29 July 2011 17:23 [Source: ICIS news]
By Nigel Davis
LONDON (ICIS)--BASF on Thursday delivered a “reality check” to the markets, according to one chemicals analyst. Hit by one-time events, the company’s second-quarter results also reflected a wider industry trend.
While chemicals volume demand has improved in Europe and in North America the pace of growth in China has slowed - the impact of de-stocking in the second quarter as customers held off buying in the expectation of lower prices in the second half.
The volume surge that accompanied re-stocking across multiple chemicals markets has all but come to an end and chemical company operating rates are approaching pre-recession, 2008 levels.
Commodity producers have been adept at passing on higher raw material and energy costs but better supply/demand balances have been struck in other, more higher added-value, markets too.
Certainly, players have reaped the rewards of higher prices although the Europeans have suffered from adverse currency effects.
Continued focus on tighter inventory management and on costs has helped maintain margins sequentially from the first to the second quarters. The comparisons with the equivalent 2010 periods look very good.
But companies worldwide have registered their concerns about second-half growth. On the one hand there is the understanding that recent rates of quarter-to-quarter growth are unsustainable. On the other, there are deep concerns about the global economy and the price of oil.
BASF’s earnings are constrained by lost oil production from Libya but the company is also adversely affected by higher feedstock costs which it may not always be able to pass on.
“BASF continues to view the economic outlook as positive for the second half of the year, but expects growth to be less dynamic, as could be observed towards the end of the second quarter,” executive board chairman Kurt Bock said.

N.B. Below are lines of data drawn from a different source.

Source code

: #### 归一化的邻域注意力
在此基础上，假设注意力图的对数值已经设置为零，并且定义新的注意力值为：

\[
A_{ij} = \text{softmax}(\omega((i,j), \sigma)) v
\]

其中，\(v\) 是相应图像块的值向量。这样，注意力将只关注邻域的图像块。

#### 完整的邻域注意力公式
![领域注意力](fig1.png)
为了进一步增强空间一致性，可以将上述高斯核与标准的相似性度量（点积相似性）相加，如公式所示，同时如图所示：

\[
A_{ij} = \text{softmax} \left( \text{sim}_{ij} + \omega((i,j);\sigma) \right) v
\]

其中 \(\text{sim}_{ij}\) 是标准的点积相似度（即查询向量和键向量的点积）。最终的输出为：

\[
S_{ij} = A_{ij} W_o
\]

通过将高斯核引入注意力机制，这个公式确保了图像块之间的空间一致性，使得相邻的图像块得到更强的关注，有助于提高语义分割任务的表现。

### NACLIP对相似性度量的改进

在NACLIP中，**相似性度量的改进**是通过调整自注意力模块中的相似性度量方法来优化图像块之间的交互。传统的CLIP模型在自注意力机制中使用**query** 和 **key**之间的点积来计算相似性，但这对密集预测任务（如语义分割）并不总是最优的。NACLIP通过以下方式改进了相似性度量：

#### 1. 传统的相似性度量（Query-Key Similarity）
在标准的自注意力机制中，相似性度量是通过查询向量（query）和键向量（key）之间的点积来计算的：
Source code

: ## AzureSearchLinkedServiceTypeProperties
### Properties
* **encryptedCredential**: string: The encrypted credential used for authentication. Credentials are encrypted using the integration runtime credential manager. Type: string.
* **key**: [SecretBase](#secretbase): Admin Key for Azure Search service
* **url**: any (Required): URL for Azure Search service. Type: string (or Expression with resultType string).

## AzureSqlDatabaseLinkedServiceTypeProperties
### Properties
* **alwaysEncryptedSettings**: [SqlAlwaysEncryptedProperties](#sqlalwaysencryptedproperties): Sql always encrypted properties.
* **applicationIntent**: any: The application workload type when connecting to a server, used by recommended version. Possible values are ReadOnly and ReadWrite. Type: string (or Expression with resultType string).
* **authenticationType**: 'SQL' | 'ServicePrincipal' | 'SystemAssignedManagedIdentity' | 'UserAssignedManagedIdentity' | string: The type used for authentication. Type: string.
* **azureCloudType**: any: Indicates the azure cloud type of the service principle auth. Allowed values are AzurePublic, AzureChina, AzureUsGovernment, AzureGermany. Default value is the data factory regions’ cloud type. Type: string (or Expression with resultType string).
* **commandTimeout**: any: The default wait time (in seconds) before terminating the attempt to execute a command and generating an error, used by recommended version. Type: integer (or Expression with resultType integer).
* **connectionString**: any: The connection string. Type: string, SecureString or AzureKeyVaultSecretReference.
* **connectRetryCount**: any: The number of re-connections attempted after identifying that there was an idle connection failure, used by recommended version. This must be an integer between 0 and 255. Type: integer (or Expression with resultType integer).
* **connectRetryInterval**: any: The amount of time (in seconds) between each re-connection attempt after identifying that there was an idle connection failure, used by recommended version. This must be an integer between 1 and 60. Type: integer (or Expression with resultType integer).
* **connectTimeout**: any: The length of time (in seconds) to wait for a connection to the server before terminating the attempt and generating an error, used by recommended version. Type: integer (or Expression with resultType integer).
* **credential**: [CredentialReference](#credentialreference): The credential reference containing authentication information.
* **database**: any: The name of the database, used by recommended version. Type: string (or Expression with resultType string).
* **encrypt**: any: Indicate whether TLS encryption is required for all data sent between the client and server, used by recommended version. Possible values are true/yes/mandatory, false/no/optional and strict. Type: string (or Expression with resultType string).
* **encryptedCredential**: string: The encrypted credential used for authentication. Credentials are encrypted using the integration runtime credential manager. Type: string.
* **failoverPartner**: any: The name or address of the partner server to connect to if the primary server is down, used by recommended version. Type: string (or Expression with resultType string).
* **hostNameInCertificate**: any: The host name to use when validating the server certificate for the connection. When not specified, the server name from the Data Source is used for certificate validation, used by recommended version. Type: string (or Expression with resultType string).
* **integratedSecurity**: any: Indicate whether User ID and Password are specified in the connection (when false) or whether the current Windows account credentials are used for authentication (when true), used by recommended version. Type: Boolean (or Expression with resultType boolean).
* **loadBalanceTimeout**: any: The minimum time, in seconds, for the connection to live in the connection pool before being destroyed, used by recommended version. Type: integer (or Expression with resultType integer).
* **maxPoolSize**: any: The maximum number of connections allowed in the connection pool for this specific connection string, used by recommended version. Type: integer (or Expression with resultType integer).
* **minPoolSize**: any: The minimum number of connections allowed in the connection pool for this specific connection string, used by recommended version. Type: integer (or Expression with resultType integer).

“The economic risks remain: We continue to be concerned about the development of the euro as well as the debt situation in some European countries and the United States. Added to this is the persistently high oil price, which is having a negative impact on margins across our value chains and is leading to some customers being more cautious in their orders.”
The BASF view on chemicals production growth this year is fairly widespread, predicting global production growth of between 5% and 6%. The company notes, however, that growth rates can differ “considerably” from region to region.
It is the loss of growth in rapidly expanding markets that should give most cause for concern. Not surprisingly companies from North America, Europe and elsewhere are doing much more business in China and in the emerging markets of Latin America and Asia. If China’s demand for chemicals and polymers slows then the impact can be severe.
Asia-Pacific sales for Bayer’s MaterialScience businesses were down 8% year on year in the second quarter. Its North America sales were down 6.6%.
Across the business, sales were up 3.5% but volumes were down 1%. A significant expansion of volumes in Europe did not compensate for demand-related declines in Asia Pacific and North America, the company said.
Volume demand for toluene di-isocyanate (TDI) and methyl di-p-phenylene isocyanate (MDI) was down. Bayer talked of a “marked decline” in volumes for polycarbonate granules in Asia Pacific, the Middle East and Africa.
The big industry players in North America have shown somewhat stronger earnings in the second quarter but revealed little about weaker China demand in the quarter.
“Emerging geographies collectively posted volume gains nearly double that of the total company,” Dow Chemical said on Wednesday 27 July when it pointed to the strength of demand in the period for its electronic and specialty materials, health and agricultural sciences, and high-end, differentiated plastics in the fast-growing economies.
This illustrates the changing nature of Dow as it fully absorbs the former Rohm and Haas specialty materials businesses and as its portfolio continues to be oriented towards higher added-value and less cyclical chemical products.
Indeed, companies that are well integrated and that are operating in some of these more sophisticated end-use markets are less exposed currently to the winds of change, although the headline numbers for Dow show that volume growth in the quarter was strongest in North America (11%) and Europe (8%) and weakest in Asia-Pacific (5%).
Dow Chemical CEO Andrew Liveris said this week that his company now has 70% of its ethylene production located in feedstock cost-advantaged regions. He made the point that integration underpins the company’s “transformed” portfolio.
"Specifically, we continue to benefit from the favourable ratio of US natural gas prices to crude oil prices. The flexibility within our assets makes us particularly well suited to benefit from this environment. Additionally, our Houston refinery's ability to process discounted heavy crude oils further enhances our favourable position,” he added.
"The Chinese polyolefins market is giving indications that it is recovering from its soft patch and although US and European polymer markets are still adjusting to this disruption, we are entering a period of significant industry maintenance. Since our key US maintenance projects have been completed for the year, we should be the beneficiary of tightened supply/demand conditions and any opportunities that this may create," he said.